On 04.11.2010 16:07, John Caron wrote:
> On 11/4/2010 5:50 AM, Ben Hetland wrote:
[...]
>> In a recent case I had, the data were to be transferred to
>> a client computer over the Internet for viewing locally. In that case
>> reducing the content of the file to the absolute minimum set of
>> properties (that the client needed in order to visualize) became
>> paramount. Even a fast Internet connection does have bandwidth
>> limitations... :-)
>
> im thinking more of the file as its written by the model.

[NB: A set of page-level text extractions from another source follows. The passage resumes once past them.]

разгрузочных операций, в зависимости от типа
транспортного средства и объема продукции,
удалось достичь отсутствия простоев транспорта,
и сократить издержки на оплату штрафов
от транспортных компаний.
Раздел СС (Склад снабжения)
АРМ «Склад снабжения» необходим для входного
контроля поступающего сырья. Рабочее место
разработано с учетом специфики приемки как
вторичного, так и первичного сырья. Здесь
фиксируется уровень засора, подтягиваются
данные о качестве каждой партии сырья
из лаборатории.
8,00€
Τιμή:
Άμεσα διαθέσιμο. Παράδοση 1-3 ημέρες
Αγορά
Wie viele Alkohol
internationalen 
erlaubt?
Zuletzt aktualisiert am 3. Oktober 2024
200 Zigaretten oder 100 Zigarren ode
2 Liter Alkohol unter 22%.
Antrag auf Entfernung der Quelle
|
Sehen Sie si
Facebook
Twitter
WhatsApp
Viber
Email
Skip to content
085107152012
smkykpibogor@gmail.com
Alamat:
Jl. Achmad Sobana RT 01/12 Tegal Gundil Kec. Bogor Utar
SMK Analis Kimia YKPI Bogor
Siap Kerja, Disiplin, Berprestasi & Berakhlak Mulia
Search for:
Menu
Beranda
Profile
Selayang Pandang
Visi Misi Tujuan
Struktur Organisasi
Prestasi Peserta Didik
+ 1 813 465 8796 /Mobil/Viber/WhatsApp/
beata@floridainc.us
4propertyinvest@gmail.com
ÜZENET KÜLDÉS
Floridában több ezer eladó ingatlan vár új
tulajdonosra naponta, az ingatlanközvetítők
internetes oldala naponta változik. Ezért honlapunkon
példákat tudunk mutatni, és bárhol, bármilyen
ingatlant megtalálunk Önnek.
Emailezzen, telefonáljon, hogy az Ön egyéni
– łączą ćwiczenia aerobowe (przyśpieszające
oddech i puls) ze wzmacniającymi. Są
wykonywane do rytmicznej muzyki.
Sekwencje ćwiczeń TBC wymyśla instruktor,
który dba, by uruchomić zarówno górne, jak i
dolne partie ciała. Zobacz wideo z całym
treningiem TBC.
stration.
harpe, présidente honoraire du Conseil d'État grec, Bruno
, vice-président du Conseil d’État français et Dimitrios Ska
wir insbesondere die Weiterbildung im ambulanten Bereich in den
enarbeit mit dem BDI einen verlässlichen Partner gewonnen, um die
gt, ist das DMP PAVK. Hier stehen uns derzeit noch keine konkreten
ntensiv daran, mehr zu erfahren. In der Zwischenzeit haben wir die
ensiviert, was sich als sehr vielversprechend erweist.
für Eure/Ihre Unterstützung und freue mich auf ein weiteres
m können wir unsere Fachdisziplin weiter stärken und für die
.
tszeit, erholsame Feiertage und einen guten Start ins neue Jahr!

Our model currently uses a proprietary format to hold all this
information, but we are investigating changing that to using netCDF
instead, in an attempt to be a little bit more "standard compliant" and
facilitate exchange with other software.
In the indicated "Internet use case" we actually extract data from that
native file into a NetCDF file, and the netCDF is then used as the
"exchange format". We still found the current CF 1.4 convention too
limiting for what we ideally would like to represent, and the proposed
1.6 wasn't quite up to it either.
> but it seems like an interesting use case is to then be able to
> transform it automatically to some other optimized layout.
Yes!
However, it is just as interesting for us if we could deal directly with
only that single file containing "everything". We wouldn't know the
"optimized layout" anyway before the end-user made a choice of what and
how to view something, so at that point incurring a delay (for
transforming/optimizing) is somewhat less interesting.
>> Yes, often sequentially by time as well.
>
> sequential is very fast.
I'm not familiar with the internals of the netCDF storage, but doesn't
this assume that the values are also _stored_ sequentially by time?
> Well, its impossible to optimize for both "get me all data for
> this time step" and "get me all data for this trajectory" unless
> you write the data twice.
Why is that impossible?
Isn't such a thing normally achieved by suitable file organization and
indexing? It's the retrieval times for the data query that's critical,
not how it is organized sequentially (or internally for that matter).
> So im hearing we should do the former, and make the trajectory
> visualization as fast as possible.
Acceptable to me, if there has to be a trade-off.
> without knowing Nmax, you couldnt use netcdf-3 multidimension arrays,
> but you could use the new "ragged array" conventions.
Yes, already discovered that limitation. Is that a restriction
associated with netCDF itself, or is it related to CF conventions only?
> because the grouping is reversed (first time, then station dimension)
> from the current trajectory feature type (first trajectory, then time),
> i need to think how to indicate that so that the software knows how
> to optimize it.
I got one idea how to do it, but it may conflict with some convention as
it currently is, or with basic netCDF reading optimization. Anyway, here
goes...
Suppose we consider representing a time series of particle clouds which
is highly variable. I here represent a single particle property by the
imaginary variable 'prop'. If we have several properties (very likely;
lat, lon, depth, mass, just to indicate a few), then we would simply
have several such 'prop' arrays with identical dimensions.
dimensions:
time = UNLIMITED;
record = UNLIMITED; // yes, ideally!
variables:
double time(time); // the usual one
int index(time);
float prop(record);
In this case, the array 'index' simply holds the starting record index
of a given timestep. The particles are simply stored consecutively from
that index until 'index(time+1) - 1'.
Number of particles at timestep 'i' can be calculated as:
index(i+1) - index(i)
(Optionally the 'index' could be 2-dimensional holding both a start and
count value.)
Example:
- 4 time steps:
at time 2.0, 3 particles (values 'a')
time 2.5, 0 particles (values 'b')
time 3.0, 4 particles (values 'c')
time 3.5, 1 particle (values 'd')
- 8 particles total.
Thus:
time = 4
record = 8
then:
time = { 2.0, 2.5, 3.0, 3.5 }
index = { 0, 3, 3, 7 }
prop = { a1, a2, a3, c1, c2, c3, c4, d1 }
Straight forward to read sequentially (by time), I should say, but if
one wants to jump directly to particle p at timestep t, then a simple
prop(index(t)+p)
should do the lookup.
> 20K particles x 100 bytes/particle = 2M / time step. So every access to
> a time step would cost you a disk seek = 10 ms.
How do you know this would be a single disk seek if these 100 bytes are
stored in, say, 25 different float variables? There would also be
variables storing values pertaining to the time step as a whole, not any
particular particle. (Eg., a bounding rectangle for the entire particle
cloud, or things like "total mass".)
(This also assumes the file was stored continuously on the disk itself.)
> So 1000 time steps = 10 seconds to retrieve a trajectory. Fast enough?
Not if there are hundreds of trajectories to process, I guess... ;-)
--
Regards, -+- Ben Hetland <ben.a.hetland at sintef.no> -+-
Opinions expressed are my own, not necessarily those of my employer.
Received on Thu Nov 04 2010 - 13:42:15 GMT